◆ ABOUT THIS TASK
Carry on the article about the Hermès exhibition in New Delhi, starting after its last sentence.

Last updated on February 16, 2020

French luxury brand Hermès may be way out of reach of anybody but the super-rich but it uses many Indian artisans, and its exhibition in Delhi is itself a work of art

Greek mythology says that Hermes is the god of trade, roads, travellers, athletes, trickery and all things sporty. Now to identify a luxury bag with that name in the contemporary world may sound outlandish but there are parallels one can draw.

Remember ‘Bagwati’ from Zindagi Na Milegi Dobara? – a character in its own right was from the French high fashion luxury goods manufacturer Hermès (pronounced air-mez) known for its high-quality leather products. The brand’s logo of a Duc carriage with horse rightly describes the history of the brand, that started making high-quality harnesses and saddlery in 1837 for the elites of the time. The retention of the logo design with its current multifarious product range tells you something about the brand, currently showcasing a selection of its archives at The Chanakya, New Delhi as part of a travelling exhibition – until December 8.

◆ DATASET EXTRACT
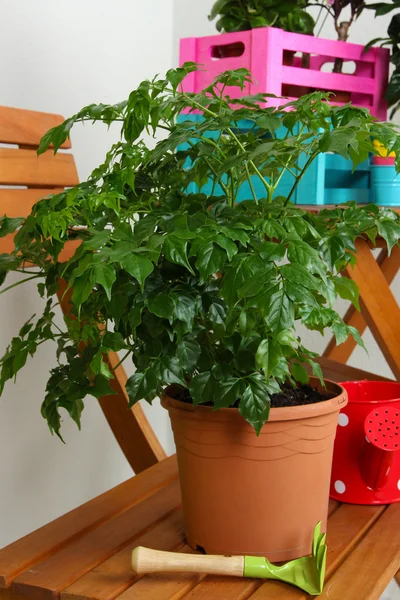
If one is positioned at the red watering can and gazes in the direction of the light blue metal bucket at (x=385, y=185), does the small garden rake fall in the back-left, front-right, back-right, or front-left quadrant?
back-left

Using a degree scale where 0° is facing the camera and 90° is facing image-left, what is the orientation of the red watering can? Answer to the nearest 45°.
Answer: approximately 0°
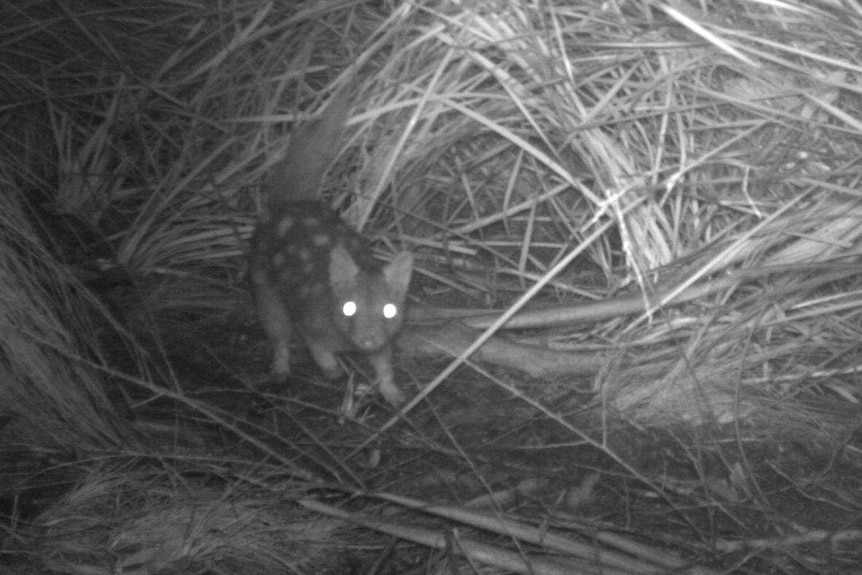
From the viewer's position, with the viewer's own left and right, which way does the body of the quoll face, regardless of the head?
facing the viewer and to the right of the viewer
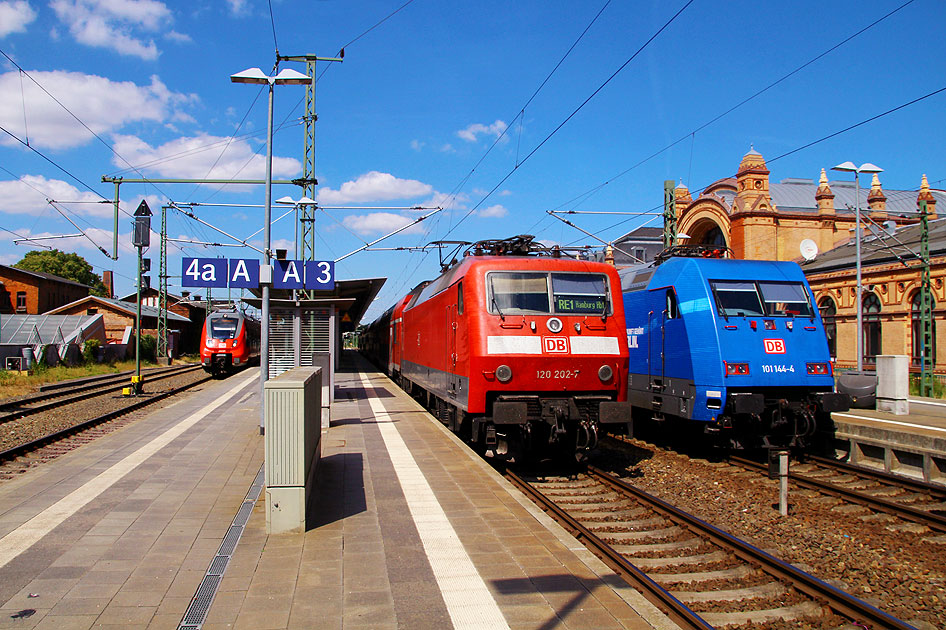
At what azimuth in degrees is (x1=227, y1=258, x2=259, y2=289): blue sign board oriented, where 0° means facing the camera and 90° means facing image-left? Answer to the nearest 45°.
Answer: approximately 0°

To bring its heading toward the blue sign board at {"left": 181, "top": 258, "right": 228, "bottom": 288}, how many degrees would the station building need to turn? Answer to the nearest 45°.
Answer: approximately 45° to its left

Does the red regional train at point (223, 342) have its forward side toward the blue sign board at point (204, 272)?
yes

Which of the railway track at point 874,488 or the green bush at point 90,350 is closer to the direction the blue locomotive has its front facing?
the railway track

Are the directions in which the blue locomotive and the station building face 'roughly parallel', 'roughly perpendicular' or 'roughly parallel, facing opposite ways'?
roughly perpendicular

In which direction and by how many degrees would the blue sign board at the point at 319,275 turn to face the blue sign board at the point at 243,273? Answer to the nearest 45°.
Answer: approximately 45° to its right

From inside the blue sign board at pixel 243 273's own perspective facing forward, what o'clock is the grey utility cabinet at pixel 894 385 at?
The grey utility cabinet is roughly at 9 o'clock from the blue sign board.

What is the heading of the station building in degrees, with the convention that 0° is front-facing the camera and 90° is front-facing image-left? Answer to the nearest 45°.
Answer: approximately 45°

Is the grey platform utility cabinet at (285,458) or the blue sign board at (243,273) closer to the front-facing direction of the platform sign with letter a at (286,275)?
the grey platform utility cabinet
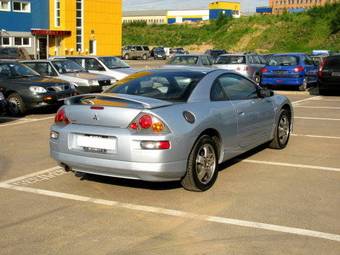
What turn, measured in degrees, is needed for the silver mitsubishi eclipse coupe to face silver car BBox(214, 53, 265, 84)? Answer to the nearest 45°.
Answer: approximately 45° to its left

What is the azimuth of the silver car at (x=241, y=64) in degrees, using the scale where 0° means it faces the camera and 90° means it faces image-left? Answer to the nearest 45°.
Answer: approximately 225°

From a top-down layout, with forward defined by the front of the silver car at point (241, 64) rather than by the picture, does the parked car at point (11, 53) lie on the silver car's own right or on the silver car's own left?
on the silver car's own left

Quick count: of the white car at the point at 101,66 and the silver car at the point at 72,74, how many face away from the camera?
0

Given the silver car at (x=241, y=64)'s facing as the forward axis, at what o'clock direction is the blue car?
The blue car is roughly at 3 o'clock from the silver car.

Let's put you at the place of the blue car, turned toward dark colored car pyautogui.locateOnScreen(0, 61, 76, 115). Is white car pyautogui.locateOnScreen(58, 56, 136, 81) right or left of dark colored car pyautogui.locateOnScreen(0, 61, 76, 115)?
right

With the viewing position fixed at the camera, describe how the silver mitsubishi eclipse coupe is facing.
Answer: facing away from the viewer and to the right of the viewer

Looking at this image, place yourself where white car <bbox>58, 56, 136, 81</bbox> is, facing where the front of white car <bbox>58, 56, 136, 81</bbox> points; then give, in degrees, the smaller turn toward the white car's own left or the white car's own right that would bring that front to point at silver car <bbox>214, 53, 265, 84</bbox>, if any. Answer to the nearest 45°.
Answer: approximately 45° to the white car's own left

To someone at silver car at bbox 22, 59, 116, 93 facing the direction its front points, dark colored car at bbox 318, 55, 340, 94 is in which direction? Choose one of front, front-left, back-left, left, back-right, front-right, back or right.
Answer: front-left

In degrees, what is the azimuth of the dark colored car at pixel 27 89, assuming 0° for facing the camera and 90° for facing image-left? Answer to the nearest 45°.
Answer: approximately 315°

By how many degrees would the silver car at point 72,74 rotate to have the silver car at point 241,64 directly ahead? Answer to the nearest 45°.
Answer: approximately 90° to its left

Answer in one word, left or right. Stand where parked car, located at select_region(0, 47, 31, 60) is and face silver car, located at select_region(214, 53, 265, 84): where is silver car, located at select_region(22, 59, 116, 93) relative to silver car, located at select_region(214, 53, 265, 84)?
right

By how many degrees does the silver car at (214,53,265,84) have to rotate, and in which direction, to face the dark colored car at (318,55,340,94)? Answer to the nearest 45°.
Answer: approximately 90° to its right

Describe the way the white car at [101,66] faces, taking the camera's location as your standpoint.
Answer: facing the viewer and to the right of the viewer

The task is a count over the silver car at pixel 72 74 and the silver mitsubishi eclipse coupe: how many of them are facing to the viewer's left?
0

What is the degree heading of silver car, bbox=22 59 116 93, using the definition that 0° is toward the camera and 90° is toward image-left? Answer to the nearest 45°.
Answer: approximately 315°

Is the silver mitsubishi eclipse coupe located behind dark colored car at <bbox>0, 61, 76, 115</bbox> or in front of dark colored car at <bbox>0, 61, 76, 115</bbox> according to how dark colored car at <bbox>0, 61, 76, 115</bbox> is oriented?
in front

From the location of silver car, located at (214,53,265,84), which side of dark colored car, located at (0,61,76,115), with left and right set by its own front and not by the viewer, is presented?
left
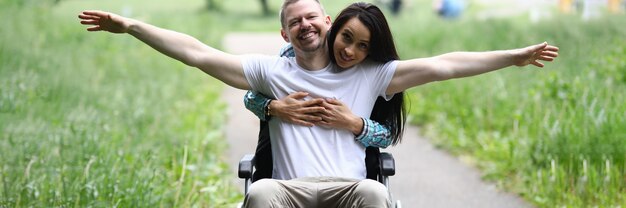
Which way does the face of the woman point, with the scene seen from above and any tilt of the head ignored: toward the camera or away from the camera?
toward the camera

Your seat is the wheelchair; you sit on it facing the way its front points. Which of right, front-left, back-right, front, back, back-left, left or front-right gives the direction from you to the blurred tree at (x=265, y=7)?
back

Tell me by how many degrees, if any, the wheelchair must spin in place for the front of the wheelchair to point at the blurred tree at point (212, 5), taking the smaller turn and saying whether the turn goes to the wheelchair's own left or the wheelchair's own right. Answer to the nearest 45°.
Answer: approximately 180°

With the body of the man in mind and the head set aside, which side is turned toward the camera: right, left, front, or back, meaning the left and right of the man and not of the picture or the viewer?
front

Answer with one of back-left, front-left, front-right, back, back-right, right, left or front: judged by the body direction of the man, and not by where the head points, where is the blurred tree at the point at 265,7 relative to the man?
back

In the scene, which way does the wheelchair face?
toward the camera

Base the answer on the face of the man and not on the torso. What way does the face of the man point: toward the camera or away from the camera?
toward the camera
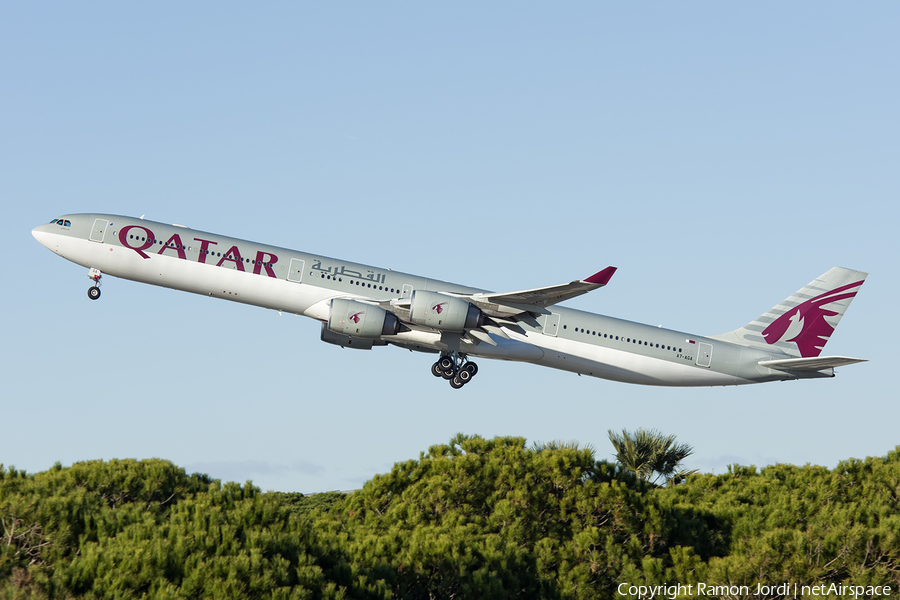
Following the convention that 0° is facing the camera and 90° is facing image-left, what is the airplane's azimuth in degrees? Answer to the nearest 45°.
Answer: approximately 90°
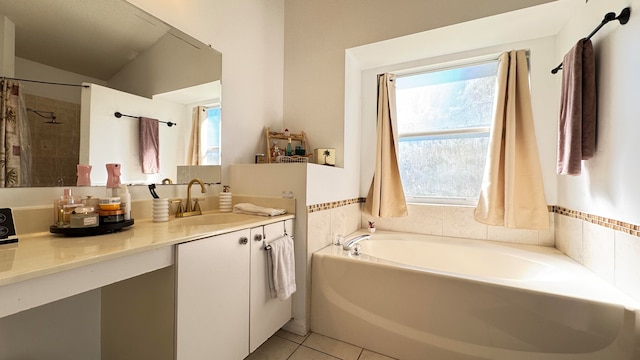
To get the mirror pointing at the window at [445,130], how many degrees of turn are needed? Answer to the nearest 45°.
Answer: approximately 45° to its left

◆ TASK OUTPUT
Émile-Maurice, a third-generation successor of the label is known to introduce the Hermès philosophy during his leadership as “Leather, sport, and a tradition of refined elegance”. The exhibition sprawled across five chambers on the ground floor of the upscale Delhi property puts forward the artisanship and legacy curated by Bruno Gaudichon of La Piscine museum of art and industry in Roubaix, France and envisioned by Ménéhould de Bazelaire du Chatelle, Artistic Director of the Cultural Patrimony of Hermès.

Centrally located, close to the Hermès store, space reeks of 183 years of heritage that the brand boasts of. The Rouges Hermès-Heritage Exhibition gives homage to 40 shades of red that it has used extensively in its signature bags, scarves, furnishings and perfumes.

As one enters the premises, a painting by an unknown artist features the company headquarters in Paris in its original state, a three-storey corner building at 24 Rue du Faubourg Saint-Honoré, part of which is painted in one of the reds that inspired the crimson legacy. The five rooms take us through the journey of how red has been incorporated by the brand in its iconic product range of leather saddle, scarfs, tableware, toys, bags, apparel and even a dressing table. Each object has its own story of how it got introduced into the brand lineage.

Hermès, with its almost two-centuries-old history has had celebrities give their name to its bag on more than one occasion. In 1956, Life magazine featured a photograph of Grace Kelly carrying the “Sac à dépêches” bag where she was seen holding it in front of herself to hide her pregnancy. The media attention the bag received led to it being named as the ‘Kelly’ bag by the brand.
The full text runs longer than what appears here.